Sales of new U.S. homes unexpectedly declined in December for the first time in four months, capping the slowest year on record for builders.
Purchases (NHSLTOT) of single-family properties decreased 2.2 percent to a 307,000 annual pace, figures from the Commerce Department showed today in Washington. The median forecast in a Bloomberg News survey of economists called for a rate of 321,000 home sales. Last year marked the worst year for the industry in records going back to 1963.
The threat of further price declines may be dissuading some Americans from buying a new home even with mortgage rates near all-time lows and more people finding work. Following a lull in 2011, a wave of foreclosures may hamper the recovery in real estate as more distressed properties are put on the market.
“Builders continue to contend with a number of existing homes that are deeply discounted,” said Anika Khan, an economist at Wells Fargo Securities LLC in Charlotte, North Carolina. “We’re expecting a bit of a pickup in 2012, but we won’t see a meaningful increase as long as new homes are competing with those existing homes.”
Today’s figures underscore the Federal Reserve’s view that the housing market is holding back the U.S. expansion. In 2011, builders sold 302,000 homes, down 6.2 percent from 2010. Sales in the Northeast and West were also the lowest on record, while purchases in the South were the weakest since 1966.
Stocks reversed gains after the figures. The Standard & Poor’s 500 Index fell 0.1 percent to 1,324.92 at 10:46 a.m. in New York after climbing as much as 0.6 percent earlier. The yield on the benchmark 10-year Treasury note dropped to 1.95 percent from 2 percent late yesterday.
Economists’ Projections
Projections from the 75 economists in the Bloomberg survey ranged from 309,000 to 350,000. The government revised November sales to a 314,000 rate from a previously reported 315,000.
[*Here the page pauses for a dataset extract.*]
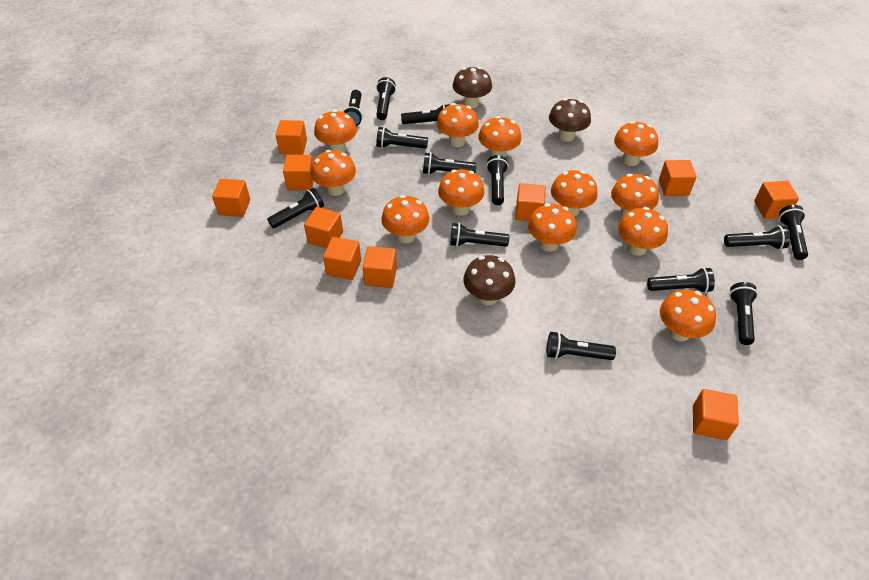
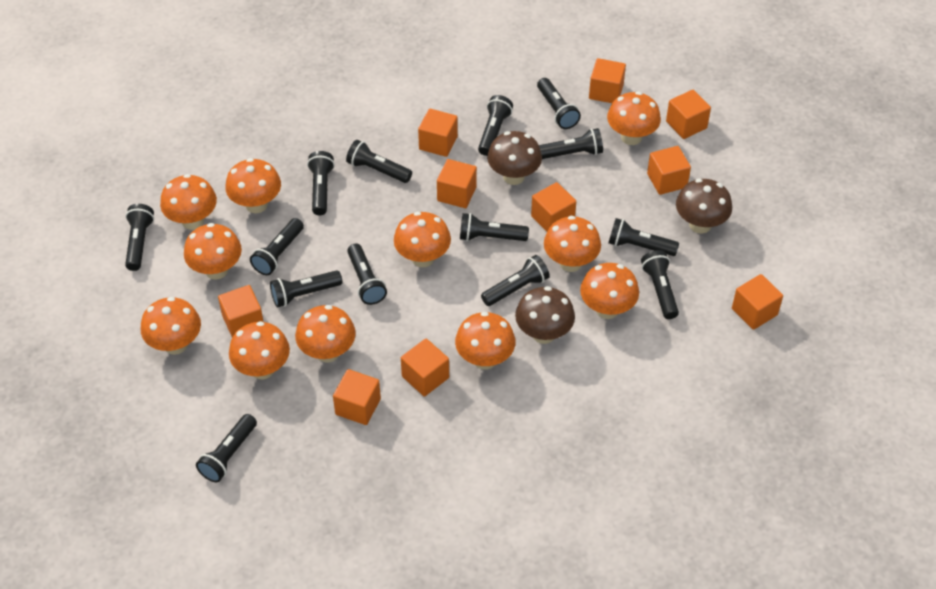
black flashlight: 13 -> 14
orange mushroom: 12 -> 11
The December decrease in new-home purchases was led by a 10.1 percent drop in the South, the biggest decline since May 2010. Sales also fell in the Midwest. Demand increased 46.7 percent in the Northeast, a rebound from the 16.7 percent decrease the previous month.
The median price of a new house purchased last month declined 12.8 percent, the biggest drop since February 2009, from December 2010 to $210,300, today’s report showed.
The supply of homes at the current sales rate increased to 6.1 months’ worth from 6 months in November. There were 157,000 new houses on the market at the end of last month, the fewest on record.
Home sales and construction will improve in 2012, contributing “modestly” to economic expansion after acting as a drag on growth since 2006, according to a Fannie Mae forecast earlier this month. Sales of new and existing homes will probably increase 3.5 percent and housing starts are projected to rise 16 percent, the group’s chief economist said Jan. 13.
Builders are becoming more optimistic. The National Association of Home Builders/Wells Fargo sentiment index rose this month to the highest level since June 2007 as sales and buyer traffic improved. Last month, they broke ground on 470,000 single-family houses at an annual rate, the most since April 2010, Commerce Department figures show.
“The economy is beginning to firm up,” Douglas Yearley Jr., chief executive officer of Toll Brothers Inc. (TOL), said in a Jan. 11 interview with Bloomberg Television. “We see more people coming out to buy. Affordability has never been better.”
New Construction
A sustained decline in the number of existing homes for sale will also support new construction. The number of properties on the market in December dropped to 2.38 million, the fewest since March 2005, the National Association of Realtors said last week. At the current sales pace, it would take 6.2 months to sell those houses, down from 7.2 months at the end of November. A range of seven months to eight months supply is consistent with stable home prices, the group has said.